Offering PDFs that download

This article was originally written in April 2006. By now, the situation with PDFs and browsers has changed a bit, as browsers are pretty good PDF viewers nowadays. Still, the info might be relevant to some people, so I decided to keep the article around.

When a PDF opens inside a browser window, most people are confused. They are using a browser, and they expect only a browser. To work around this, many websites open PDFs in a new window, which is also annoying and confusing. I have a much better solution.

There is also a translation to Spanish available thanks to Pablo Noel. It’s a bit outdated, though.

Offer for download

A browser can open only a couple of file types: HTML, CSS, XML and some images. If you open another type of file, you’re asked if you want to save it, or open it in it’s native application.

The ideal way for offering PDF files would be just that: ask the user to either save it, or view it in their native PDF viewer. Here is a demonstration, my MSc thesis.

Unfortunately, the most widely used PDF viewer, Adobe Acrobat Reader, installs itself as a browser plugin. This is the cause of the annoying PDF-opening-in-browser effect. There is a simple way of preventing this, though.

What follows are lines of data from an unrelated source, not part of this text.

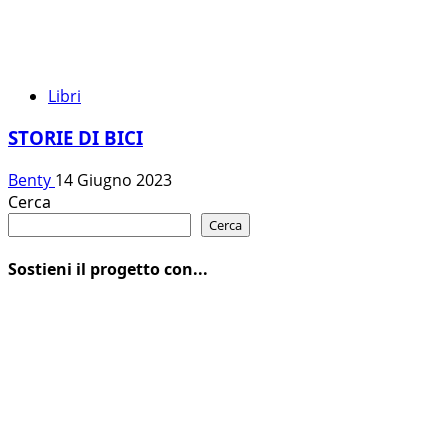
Libri
STORIE DI BICI
Benty
14 Giugno 2023
Cerca
Cerca
Sostieni il progetto con...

Every file that is offered in a response to an HTTP request is contained in an “HTTP response”. Easy, isn’t it? This HTTP response contains headers that tell your browser about the type of file, when it was last modified, what size it has, etc. In order to prevent Adobe Acrobat Reader from opening your file directly in the browser window, add the following HTTP header to the response:

Content-disposition: attachment

How do you do that? That’s what the following sections are about.

Apache 2

On Apache 2, this is all trivially easy. Just place the following in a .htaccess file in the same directory as your PDFs, and you’re done.

SetEnvIf Request_URI "\.pdf$" requested_pdf=pdf
Header add Content-Disposition "attachment" env=requested_pdf

This requires mod_headers, which is shipped with Apache2. On Ubuntu, it needs to be enabled with the “a2enmod headers” command.

Apache 1.3

On Apache 1.3 it is almost as easy as with Apache 2.0:

<FilesMatch "\.pdf$">
    Header add Content-Disposition "attachment"
</FilesMatch>

This also works with Apache2 so if you add the <FilesMatch... block above into your virtual host container. For more info, see the Apache documentation of the Files and FilesMatch directives.

Courtesy of Darren Clark

Django

This is very easily done in Django. Put the following in your urls.py:

from django.conf.urls.defaults import *

urlpatterns = patterns('',
    ...
    ...
    (r'^pdfs/(?P<filename>[a-z0-9A-Z_\-]*\.pdf)$', 'pdf'),
    ...
    ...
)

The pdf() function in your view could then be something like this:

def pdf(request, filename):

    fullpath = os.path.join(PDF_PATH, filename)

    response = HttpResponse(file(fullpath).read())
    response['Content-Type'] = 'application/pdf'
    response['Content-disposition'] = 'attachment'
    return response

Please note that Django has been designed for dynamic content. If you can, use another solution for your static files, like Apache 2.

PHP

If you’re using PHP, you can write a simple PHP file that reads the PDF and outputs it to the browser. In this article, I’ll assume the script is named ‘mypdfscript.php’.

The best way of linking to that PHP script is by using ‘mypdfscript.php/somefile.pdf’ as the URL. Your webserver will understand it has to execute ‘mypdfscript.php’, but your browser thinks it’s downloading ‘somefile.pdf’ and will name the downloaded file as such.

<?php
$pdf = substr($_SERVER['PATH_INFO'], 1);

if(preg_match('/^[a-zA-Z0-9_\-]+.pdf$/', $pdf) == 0) {
	print "Illegal name: $pdf";
	return;
}

header('Content-type: application/pdf');
header('Content-disposition: attachment; filename=' . $pdf);
readfile('path_to_pdfs' . $pdf);
?>

Crappy server?

If your server doesn’t understand it has to execute ‘mypdfscript.php’ for the URL ‘mypdfscript.php/somefile.pdf’, try this code:

<?php
$pdf = $_GET['pdf'];

if(preg_match('/^[a-zA-Z0-9_\-]+.pdf$/', $pdf) == 0) {
	print "Illegal name: $pdf";
	return;
}

header('Content-type: application/pdf');
header('Content-disposition: attachment; filename=' . $pdf);
readfile('path_to_pdfs' . $pdf);
?>

With the above code, you should link to the PDF as mypdfscript.php?pdf=somefile.pdf.

Publicfile

Publicfile is a very small and simple web server. Kenji Rikitake sent me a patch for version 0.52, the latest as of this writing. The patch adds the proper Content-disposition header to the HTTP reply, in case of a PDF.

Download the patch: filetype.c.diff

Microsoft IIS

How to apply this technique to Microsoft IIS is described by Microsoft themselves in How To Raise a “File Download” Dialog Box for a Known MIME Type.